_What the exercise asks_. Start at the line with "Explore Our Detailed" in the records below, stop at the line with "startups. Our location-focused", and return every line in that span exactly, the two end lines included.

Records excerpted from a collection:
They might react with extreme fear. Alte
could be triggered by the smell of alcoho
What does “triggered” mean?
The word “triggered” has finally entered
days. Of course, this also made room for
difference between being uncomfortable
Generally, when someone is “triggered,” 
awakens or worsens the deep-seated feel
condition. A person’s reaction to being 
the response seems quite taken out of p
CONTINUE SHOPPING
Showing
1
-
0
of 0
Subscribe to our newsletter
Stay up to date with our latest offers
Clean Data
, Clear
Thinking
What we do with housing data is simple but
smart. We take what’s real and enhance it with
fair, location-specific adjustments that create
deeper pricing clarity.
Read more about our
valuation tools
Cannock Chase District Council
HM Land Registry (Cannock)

* * *

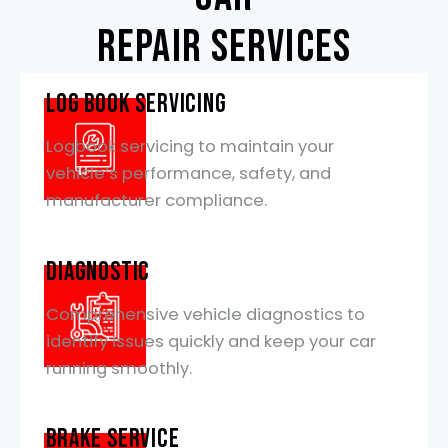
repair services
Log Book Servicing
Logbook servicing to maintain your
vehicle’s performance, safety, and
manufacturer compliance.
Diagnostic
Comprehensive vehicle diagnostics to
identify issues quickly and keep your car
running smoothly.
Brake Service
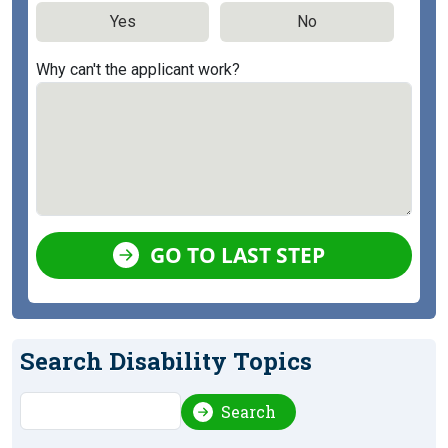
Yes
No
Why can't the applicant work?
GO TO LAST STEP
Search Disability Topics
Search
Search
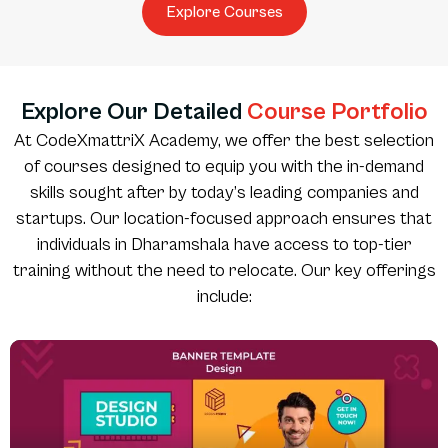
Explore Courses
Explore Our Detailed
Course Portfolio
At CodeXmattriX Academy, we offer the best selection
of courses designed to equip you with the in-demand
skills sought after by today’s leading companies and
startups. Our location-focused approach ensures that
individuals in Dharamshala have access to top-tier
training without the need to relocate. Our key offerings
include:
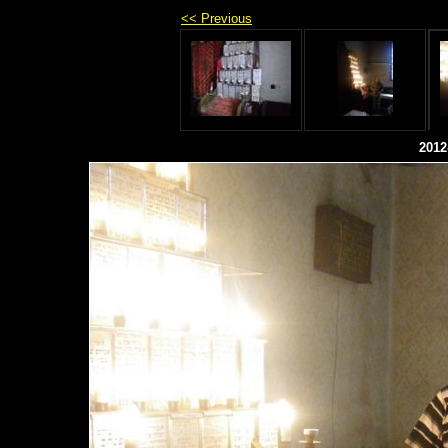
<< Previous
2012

==

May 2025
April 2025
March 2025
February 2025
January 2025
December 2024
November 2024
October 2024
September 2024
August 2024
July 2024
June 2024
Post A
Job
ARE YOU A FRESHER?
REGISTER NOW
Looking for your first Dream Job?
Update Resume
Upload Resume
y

_Result of the exercise_.
Explore Our Detailed
Course Portfolio
At CodeXmattriX Academy, we offer the best selection
of courses designed to equip you with the in-demand
skills sought after by today’s leading companies and
startups. Our location-focused approach ensures that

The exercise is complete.